Networks: A common language for complex systems

The formalism of networks provides a common language for understanding a wide range of complex systems. Network science has progressed rapidly in the past decade as large network datasets have become available in a variety of fields. Our knowledge of protein interaction networks, gene-regulatory networks, neural networks, social networks, and the Internet has expanded greatly because of technological advances that have made collecting network data easier.

An irony of the current post-genomic era is that we are simultaneously drowning in so much information that the human mind cannot comprehend it, but algorithms for inferring patterns from the data are starved for more. Biological network inference problems are under-determined, with an infinite family of solutions, since the available data is of lower dimension than the inference problem. A recent analysis of protein interactions in the yeast model organism S. cerevisiae estimated that only ~20% of the predicted interactions are known to date.

A key finding of network science has been that in many classes of real networks, connectivity is not evenly distributed. Highly connected hub nodes play a central role in network function. We and others have shown that the "hubbiness" of particular parts of biological networks is associated with how essential and conserved they are. Furthermore, we have shown that bottleneck nodes that lie between many other nodes in the network may be even more central and important than hubs in many biological networks.



In recent work, we have tried to turn directed regulatory networks into hierarchies and determine "master regulators" that sit at the top of these structures. We have found that biological regulatory networks and management organization charts for corporations and governments have similar hierarchical structures. Both biological regulatory and management hierarchies are dominated by bottlenecks in the middle layers. Participation by middle management in both decision making and implementation gives it a vital role. This fact helps explain the paradox between influence and essentiality: top management has great influence over the direction of the company, but an organization with a bad leader can survive mismanagement. On the other hand, when no decisions, either good or bad, get implemented, the entity cannot continue to function. As the saying goes, losing a good system administrator can be worse than replacing an incompetent CEO.

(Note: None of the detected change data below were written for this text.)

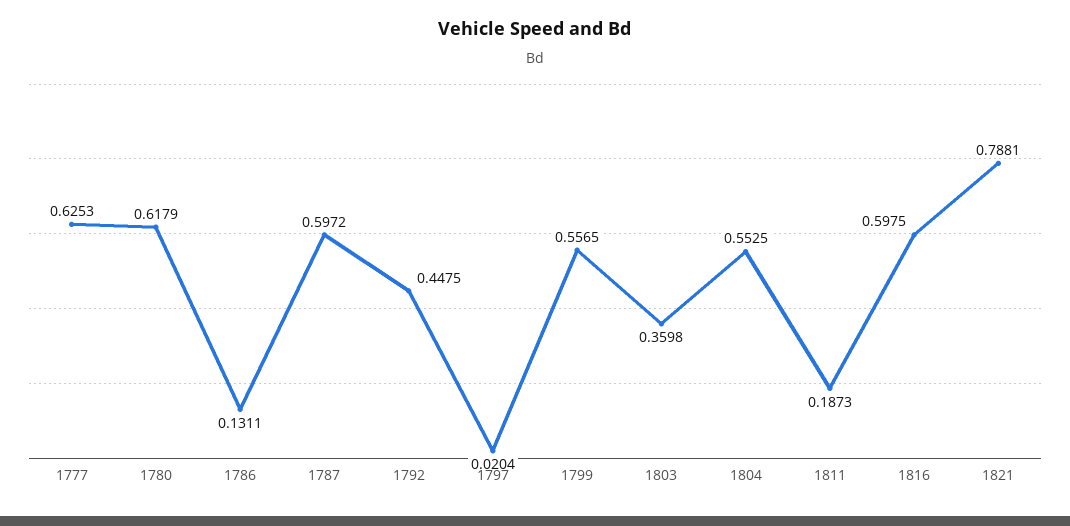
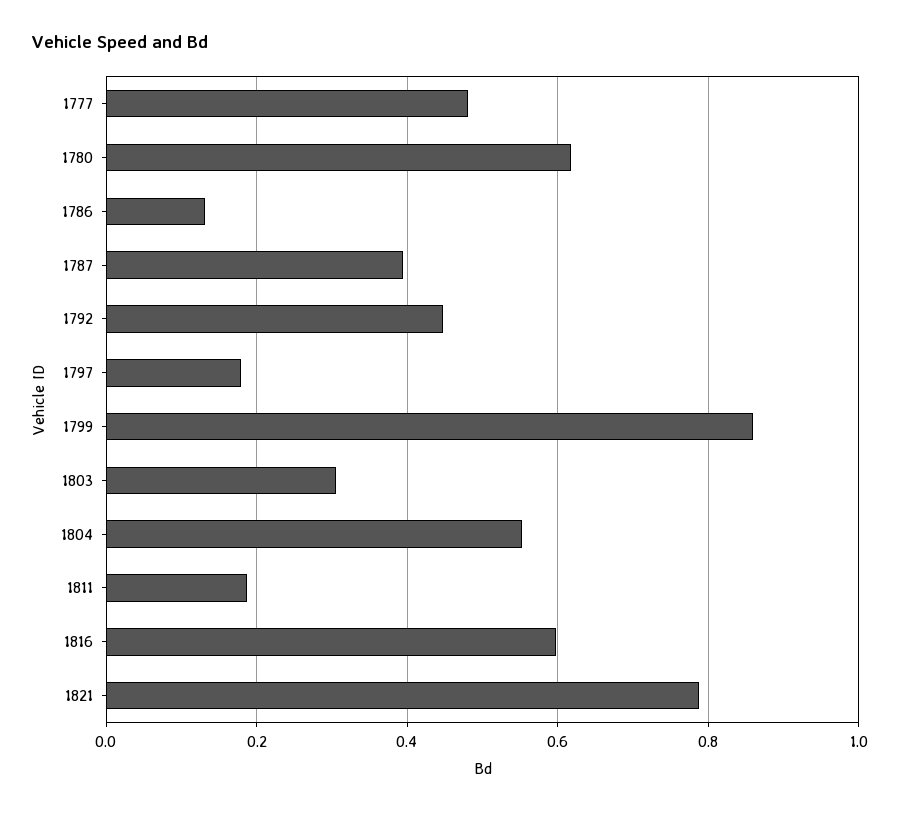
1777: 0.6253 -> 0.48
1787: 0.5972 -> 0.4
1797: 0.0204 -> 0.18
1799: 0.5565 -> 0.86
1803: 0.3598 -> 0.3

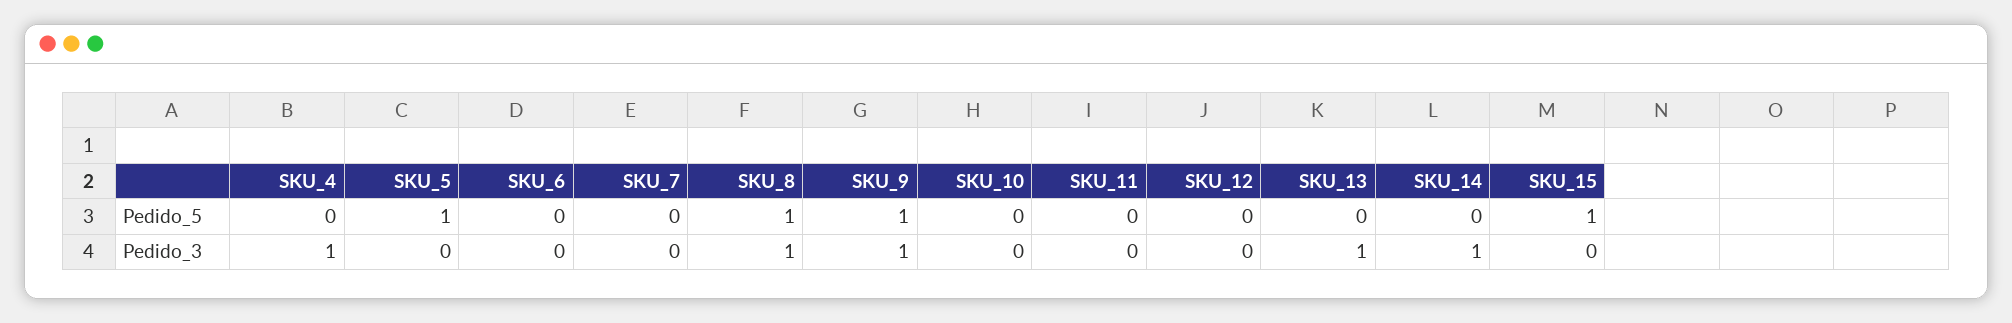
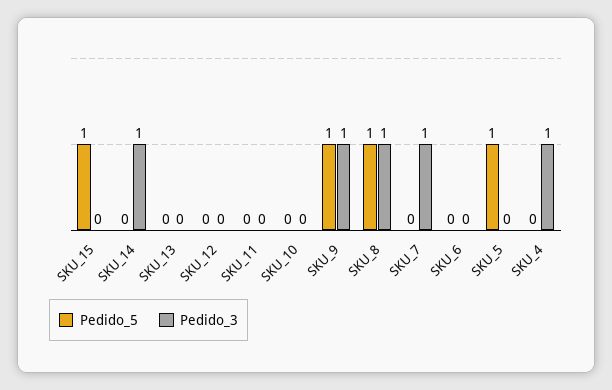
Pedido_3, SKU_7: 0 -> 1
Pedido_3, SKU_13: 1 -> 0

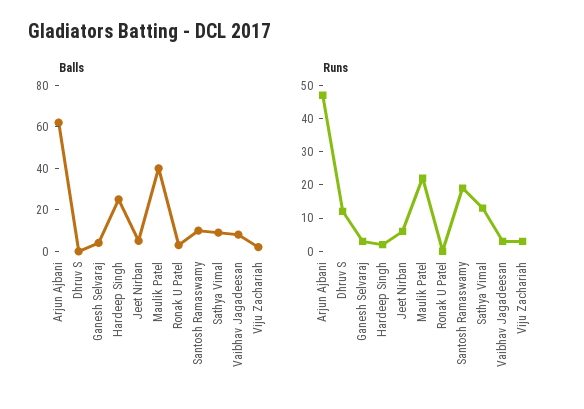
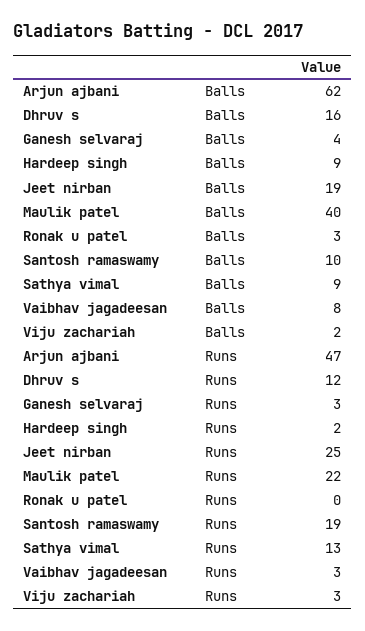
Balls, Dhruv S: 0 -> 16
Balls, Hardeep Singh: 25 -> 9
Balls, Jeet Nirban: 5 -> 19
Runs, Jeet Nirban: 5 -> 25

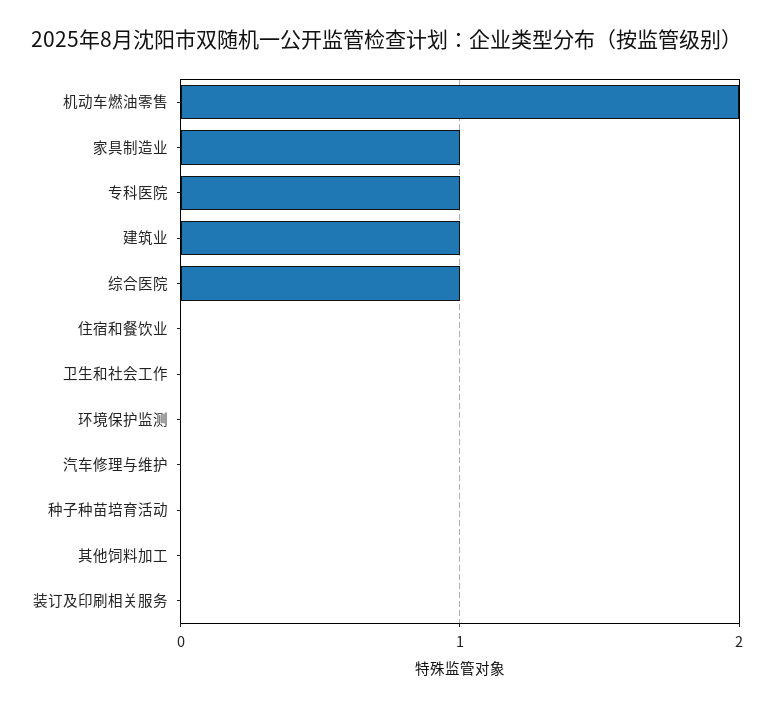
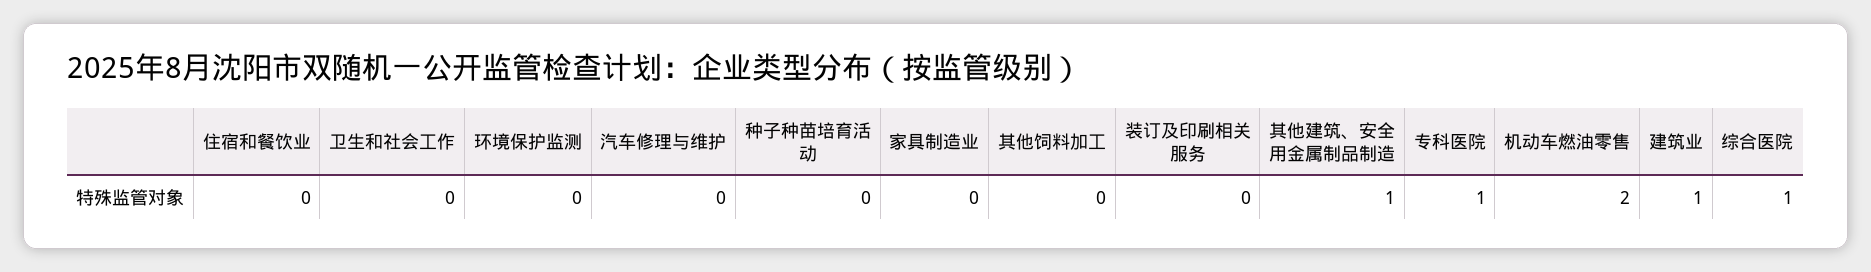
家具制造业: 1 -> 0
其他建筑、安全用金属制品制造: none -> 1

A functional module refers to a set of nodes which perform a specific function. Knowing the function of a network invariably aids in understanding its structure. However, the opposite is often not true. It is a challenge to infer the real network function merely from knowledge of its structure. Breaking a complex biological network into functional modules is a powerful tool in systems biology for inferring function from structure. Using gene expression data, we identified the active modules in the yeast regulatory network under different environmental and temporal conditions. We found that modules active in intricate cellular programs, such as the cell cycle, where regulation involves decision-making, have more feedback and feed forward loops. In contrast, those active in direct responses to the environment (e.g. responding to DNA damage) consist of simple linear pathways implementing specific output functions.


            More recently, using metagenomics data, we have developed a method to extract metabolic modules characteristic of different types of environments. While organisms have to be evolvable in order to adapt and survive ecological changes, the details of linkage between metabolic versatility and the environment remain to be explored.

Mapping Conservation and Evolution onto Networks

Mapping evolutionary signatures onto networks is extremely helpful in understanding their design and function. By mapping known molecular structures onto the set of interacting proteins in yeast – the interactome – we identified two classes of hub proteins and showed that their difference could resolve a long-standing debate about the evolutionary rate of hub proteins. We found that the number of structural interfaces, rather than the absolute number of partners, was a better correlate of evolutionary rate. The number of interfaces in a hub also suggests different models of network growth depending on whether or not a newly duplicated gene docks onto an existing interface.

More recently, in looking at how fast hub proteins evolve, we found that in the human interactome, proteins at the periphery are under positive selection, i.e. they evolve faster than those at the center. This highlighted an obvious correspondence between network organization and cellular organization. Proteins at the network periphery are also at the cell periphery, so selection pressure to adapt to changing signals from the external environment can explain their increased evolutionary rate.